When he first came to LSC-O, there was a small amount of groundwork that had been laid out for a speech team on campus by his predecessor. After taking charge of developing a team, he says he began to run with it, and over the years the team has served a great example of academic achievement. Under his direction for the past 16 years, the LSC-O Speech and Debate team has been recognized locally, state-wide, nationally and due to an invitation to compete in Rome last year, now it has been recognized internationally.

“The seed was planted when I arrived and I have worked to make it grow,” said Doss. “Hopefully, I will continue to make this team special for LSC-O and the Orange community.”

Though he participates heavily in community activities, he says the activity that is closest to his heart is when he volunteers his time to help a student to perform a speech activity and to perform it well.  Over the years, a number of elementary, middle, and high school students have asked for help with speech competitions and personal coaching, something he always makes sure to make time for.

“I look at them as my children who are learning a skill,” he said, “that will not only achieve an immediate goal, but will benefit them for a lifetime.”

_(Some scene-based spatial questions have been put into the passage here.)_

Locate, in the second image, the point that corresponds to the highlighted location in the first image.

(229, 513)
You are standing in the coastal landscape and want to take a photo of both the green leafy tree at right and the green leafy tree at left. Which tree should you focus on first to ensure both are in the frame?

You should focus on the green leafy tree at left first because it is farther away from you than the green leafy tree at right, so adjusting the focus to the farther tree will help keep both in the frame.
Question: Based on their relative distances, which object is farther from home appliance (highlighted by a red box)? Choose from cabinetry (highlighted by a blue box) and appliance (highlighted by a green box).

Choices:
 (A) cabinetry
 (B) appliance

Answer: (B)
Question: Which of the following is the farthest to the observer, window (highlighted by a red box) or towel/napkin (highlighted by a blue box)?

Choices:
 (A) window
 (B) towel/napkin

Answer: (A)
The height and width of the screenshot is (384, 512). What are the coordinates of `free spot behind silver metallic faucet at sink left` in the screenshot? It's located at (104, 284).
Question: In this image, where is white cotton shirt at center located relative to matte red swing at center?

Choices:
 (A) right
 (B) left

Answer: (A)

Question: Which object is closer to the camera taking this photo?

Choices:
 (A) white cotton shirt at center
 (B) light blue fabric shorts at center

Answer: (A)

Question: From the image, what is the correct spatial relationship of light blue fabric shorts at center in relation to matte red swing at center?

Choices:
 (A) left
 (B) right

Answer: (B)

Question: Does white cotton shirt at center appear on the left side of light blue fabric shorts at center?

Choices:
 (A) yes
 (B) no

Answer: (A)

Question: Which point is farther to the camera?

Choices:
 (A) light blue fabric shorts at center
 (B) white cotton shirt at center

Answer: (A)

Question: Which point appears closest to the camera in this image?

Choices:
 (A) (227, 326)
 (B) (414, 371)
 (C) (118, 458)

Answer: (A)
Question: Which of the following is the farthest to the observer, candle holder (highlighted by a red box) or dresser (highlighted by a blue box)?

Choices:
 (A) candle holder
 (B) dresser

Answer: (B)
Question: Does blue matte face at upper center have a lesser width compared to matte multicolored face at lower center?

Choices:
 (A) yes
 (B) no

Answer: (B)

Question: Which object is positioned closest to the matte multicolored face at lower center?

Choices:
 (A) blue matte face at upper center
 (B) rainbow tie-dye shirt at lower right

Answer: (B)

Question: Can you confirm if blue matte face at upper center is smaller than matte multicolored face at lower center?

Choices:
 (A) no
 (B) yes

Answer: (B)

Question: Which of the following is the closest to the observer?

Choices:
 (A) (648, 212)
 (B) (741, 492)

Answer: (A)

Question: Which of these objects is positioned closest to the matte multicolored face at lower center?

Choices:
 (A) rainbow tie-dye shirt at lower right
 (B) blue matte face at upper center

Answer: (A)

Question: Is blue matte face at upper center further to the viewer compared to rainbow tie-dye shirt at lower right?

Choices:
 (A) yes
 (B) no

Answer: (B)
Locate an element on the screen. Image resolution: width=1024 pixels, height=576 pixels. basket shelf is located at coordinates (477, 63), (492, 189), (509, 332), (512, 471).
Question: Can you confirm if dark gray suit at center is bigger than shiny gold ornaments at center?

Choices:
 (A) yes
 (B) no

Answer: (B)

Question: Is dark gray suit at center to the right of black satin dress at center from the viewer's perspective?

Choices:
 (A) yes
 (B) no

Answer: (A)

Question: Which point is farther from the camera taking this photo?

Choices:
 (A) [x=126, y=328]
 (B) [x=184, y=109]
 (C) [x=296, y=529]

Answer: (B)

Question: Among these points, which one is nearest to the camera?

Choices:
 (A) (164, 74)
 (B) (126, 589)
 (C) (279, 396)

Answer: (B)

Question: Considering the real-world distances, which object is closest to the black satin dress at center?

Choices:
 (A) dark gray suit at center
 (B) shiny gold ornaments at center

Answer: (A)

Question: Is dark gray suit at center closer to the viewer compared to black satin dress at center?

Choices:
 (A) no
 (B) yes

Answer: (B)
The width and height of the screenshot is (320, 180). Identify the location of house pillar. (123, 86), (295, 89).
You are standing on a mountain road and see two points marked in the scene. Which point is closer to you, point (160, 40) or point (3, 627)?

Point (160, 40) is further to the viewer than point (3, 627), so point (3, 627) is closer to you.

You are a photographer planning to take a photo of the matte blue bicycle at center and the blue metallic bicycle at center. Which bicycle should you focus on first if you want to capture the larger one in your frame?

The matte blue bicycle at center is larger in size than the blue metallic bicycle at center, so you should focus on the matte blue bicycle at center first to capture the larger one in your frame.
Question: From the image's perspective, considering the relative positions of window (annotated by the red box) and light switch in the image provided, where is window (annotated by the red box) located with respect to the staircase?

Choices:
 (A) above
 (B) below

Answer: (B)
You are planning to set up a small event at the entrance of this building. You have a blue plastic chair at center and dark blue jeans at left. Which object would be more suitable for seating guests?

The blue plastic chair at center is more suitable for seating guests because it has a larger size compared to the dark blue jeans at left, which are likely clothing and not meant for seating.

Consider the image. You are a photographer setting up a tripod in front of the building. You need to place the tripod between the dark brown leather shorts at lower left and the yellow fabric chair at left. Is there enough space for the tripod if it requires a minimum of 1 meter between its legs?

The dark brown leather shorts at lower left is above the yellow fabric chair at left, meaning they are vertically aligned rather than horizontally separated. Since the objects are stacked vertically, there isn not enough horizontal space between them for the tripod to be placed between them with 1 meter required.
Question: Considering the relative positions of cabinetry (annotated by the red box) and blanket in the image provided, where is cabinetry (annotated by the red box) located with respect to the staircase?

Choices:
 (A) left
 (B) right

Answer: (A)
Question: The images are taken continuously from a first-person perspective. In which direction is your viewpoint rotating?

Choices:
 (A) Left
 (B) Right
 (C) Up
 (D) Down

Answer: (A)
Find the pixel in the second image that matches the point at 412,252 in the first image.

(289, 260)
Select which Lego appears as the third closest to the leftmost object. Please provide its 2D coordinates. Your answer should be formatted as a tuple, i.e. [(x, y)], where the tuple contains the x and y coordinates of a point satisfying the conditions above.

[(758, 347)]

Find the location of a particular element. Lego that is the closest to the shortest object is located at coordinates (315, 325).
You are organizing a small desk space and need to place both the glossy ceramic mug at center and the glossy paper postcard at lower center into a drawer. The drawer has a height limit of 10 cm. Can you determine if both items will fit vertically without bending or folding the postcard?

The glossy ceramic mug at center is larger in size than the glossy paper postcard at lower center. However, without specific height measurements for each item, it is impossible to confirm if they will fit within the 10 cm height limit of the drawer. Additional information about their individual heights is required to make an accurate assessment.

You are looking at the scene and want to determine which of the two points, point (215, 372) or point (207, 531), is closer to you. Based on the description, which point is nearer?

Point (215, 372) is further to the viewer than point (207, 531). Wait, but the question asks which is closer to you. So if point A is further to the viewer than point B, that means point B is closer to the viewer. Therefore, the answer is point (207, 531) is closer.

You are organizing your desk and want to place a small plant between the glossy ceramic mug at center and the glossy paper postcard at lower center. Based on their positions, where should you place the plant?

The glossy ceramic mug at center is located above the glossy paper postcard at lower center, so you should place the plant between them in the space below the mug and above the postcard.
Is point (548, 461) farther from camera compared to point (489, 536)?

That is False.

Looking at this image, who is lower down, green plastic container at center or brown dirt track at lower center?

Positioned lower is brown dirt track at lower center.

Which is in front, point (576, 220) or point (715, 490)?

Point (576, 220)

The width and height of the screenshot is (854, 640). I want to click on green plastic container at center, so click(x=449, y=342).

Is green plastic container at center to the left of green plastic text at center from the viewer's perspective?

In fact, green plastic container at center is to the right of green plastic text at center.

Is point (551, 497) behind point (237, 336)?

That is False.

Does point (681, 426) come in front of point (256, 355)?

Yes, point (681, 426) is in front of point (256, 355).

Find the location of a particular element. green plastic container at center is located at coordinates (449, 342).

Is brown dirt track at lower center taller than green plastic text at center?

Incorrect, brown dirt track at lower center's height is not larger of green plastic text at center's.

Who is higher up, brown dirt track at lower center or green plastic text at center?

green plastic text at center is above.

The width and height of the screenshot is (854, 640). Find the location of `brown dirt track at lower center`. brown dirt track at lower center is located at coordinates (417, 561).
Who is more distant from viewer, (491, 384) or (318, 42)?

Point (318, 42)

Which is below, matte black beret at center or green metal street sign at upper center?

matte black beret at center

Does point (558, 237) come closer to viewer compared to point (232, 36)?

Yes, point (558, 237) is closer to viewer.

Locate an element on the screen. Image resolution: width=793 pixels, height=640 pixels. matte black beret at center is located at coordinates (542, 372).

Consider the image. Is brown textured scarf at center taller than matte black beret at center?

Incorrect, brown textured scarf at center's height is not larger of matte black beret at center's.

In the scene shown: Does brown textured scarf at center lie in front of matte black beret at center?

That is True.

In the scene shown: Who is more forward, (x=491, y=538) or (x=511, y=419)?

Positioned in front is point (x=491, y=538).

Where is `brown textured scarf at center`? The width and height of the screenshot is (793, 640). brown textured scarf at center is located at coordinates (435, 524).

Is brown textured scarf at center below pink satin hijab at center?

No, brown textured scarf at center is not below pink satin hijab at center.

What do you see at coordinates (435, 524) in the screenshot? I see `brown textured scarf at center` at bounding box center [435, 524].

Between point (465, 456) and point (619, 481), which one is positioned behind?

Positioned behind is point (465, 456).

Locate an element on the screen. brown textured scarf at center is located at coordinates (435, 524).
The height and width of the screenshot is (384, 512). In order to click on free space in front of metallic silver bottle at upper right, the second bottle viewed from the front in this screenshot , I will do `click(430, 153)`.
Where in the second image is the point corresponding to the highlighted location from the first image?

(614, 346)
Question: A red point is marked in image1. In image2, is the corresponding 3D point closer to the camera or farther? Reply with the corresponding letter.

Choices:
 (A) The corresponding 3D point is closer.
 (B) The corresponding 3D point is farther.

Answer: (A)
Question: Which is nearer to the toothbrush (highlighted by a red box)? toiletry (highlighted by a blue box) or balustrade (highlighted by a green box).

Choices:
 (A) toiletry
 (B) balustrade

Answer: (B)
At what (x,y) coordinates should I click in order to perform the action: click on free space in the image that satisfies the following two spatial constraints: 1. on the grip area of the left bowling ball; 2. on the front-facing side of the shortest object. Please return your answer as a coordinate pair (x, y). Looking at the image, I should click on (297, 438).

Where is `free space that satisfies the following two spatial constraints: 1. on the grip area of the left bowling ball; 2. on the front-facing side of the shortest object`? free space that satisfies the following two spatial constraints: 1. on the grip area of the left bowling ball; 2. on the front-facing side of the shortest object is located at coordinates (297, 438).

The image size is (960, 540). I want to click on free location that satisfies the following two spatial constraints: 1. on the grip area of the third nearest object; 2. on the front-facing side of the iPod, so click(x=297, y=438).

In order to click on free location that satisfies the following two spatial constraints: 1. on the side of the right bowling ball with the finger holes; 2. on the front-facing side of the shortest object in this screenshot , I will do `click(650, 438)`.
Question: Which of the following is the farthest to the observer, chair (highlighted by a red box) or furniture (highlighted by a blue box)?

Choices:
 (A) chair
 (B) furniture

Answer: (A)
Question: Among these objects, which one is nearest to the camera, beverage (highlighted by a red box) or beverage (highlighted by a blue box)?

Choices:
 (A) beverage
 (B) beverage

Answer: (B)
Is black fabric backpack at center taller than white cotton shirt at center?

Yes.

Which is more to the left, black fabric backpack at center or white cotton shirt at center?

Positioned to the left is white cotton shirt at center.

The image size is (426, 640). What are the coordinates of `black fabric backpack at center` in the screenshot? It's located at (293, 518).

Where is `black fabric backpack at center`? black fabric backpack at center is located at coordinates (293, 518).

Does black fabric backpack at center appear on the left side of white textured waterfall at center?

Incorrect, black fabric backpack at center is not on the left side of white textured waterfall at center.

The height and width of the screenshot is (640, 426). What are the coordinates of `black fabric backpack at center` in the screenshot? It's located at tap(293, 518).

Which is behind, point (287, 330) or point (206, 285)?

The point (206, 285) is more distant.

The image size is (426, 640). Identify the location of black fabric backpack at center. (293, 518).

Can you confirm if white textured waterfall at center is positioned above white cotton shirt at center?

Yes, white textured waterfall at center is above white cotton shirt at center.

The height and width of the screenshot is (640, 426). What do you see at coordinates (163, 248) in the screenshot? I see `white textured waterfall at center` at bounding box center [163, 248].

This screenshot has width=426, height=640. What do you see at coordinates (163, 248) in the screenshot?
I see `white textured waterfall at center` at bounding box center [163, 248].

As far as working within the community, Doss says his favorite part is when he helps to put on a production at the Orange Community Playhouse with other members of the community. The mission of the Orange Community Playhouse is to share the Arts with the community. Doss says he believes that sharing the Arts is something that touches the lives of everyone who comes into contact with the production, though few have any idea exactly how much work goes into creating the show.

“It is a great feeling to contribute with others in the creation of a work of art,” he said. “And it’s a great joy when a show takes flight and the community can have a wonderful experience. I always seem to find time to participate in the Arts in our community, whether as a performer or a grateful audience member.”

Wendy Elliott, Director of Student Activities at LSC-O, nominated Doss for the Julie and Ben Rogers Service Award and says his dedication and hard work with the students on campus and in the community is admirable.

“Kevin has played a powerful role in the growth and development of OCP, and has opened up many opportunities for our students to participate in the Arts through OCP,” she said. “He has played an immense part in many of our students receiving scholarships to further their education after graduating from LSC-O.”

Born, reared, and raised in Joplin, Mo., Doss cites his parents as the people who instilled in him a giving and caring heart, and taught him nothing is as rewarding as helping a fellow human being through his own time and talents. He says the end result is a personal satisfaction of knowing that he did something special that will benefit others.

“There is not enough public recognition or money in the world that can ever substitute for the love of helping others,” he said. “The ability to ‘give of oneself’ is priceless!”

As adults, Doss says it’s our responsibility to help plant the seeds of service so we can get the next generation on board with helping others. He says it’s important to get young people involved in community service at a young age.

“We have to be mindful about encouraging our younger generation about the personal satisfaction of service,” he said. “The Orange community has some outstanding individuals who contribute so much of their time and talents for others. This is what makes Orange such a great community and I want to see it continue for years to come.”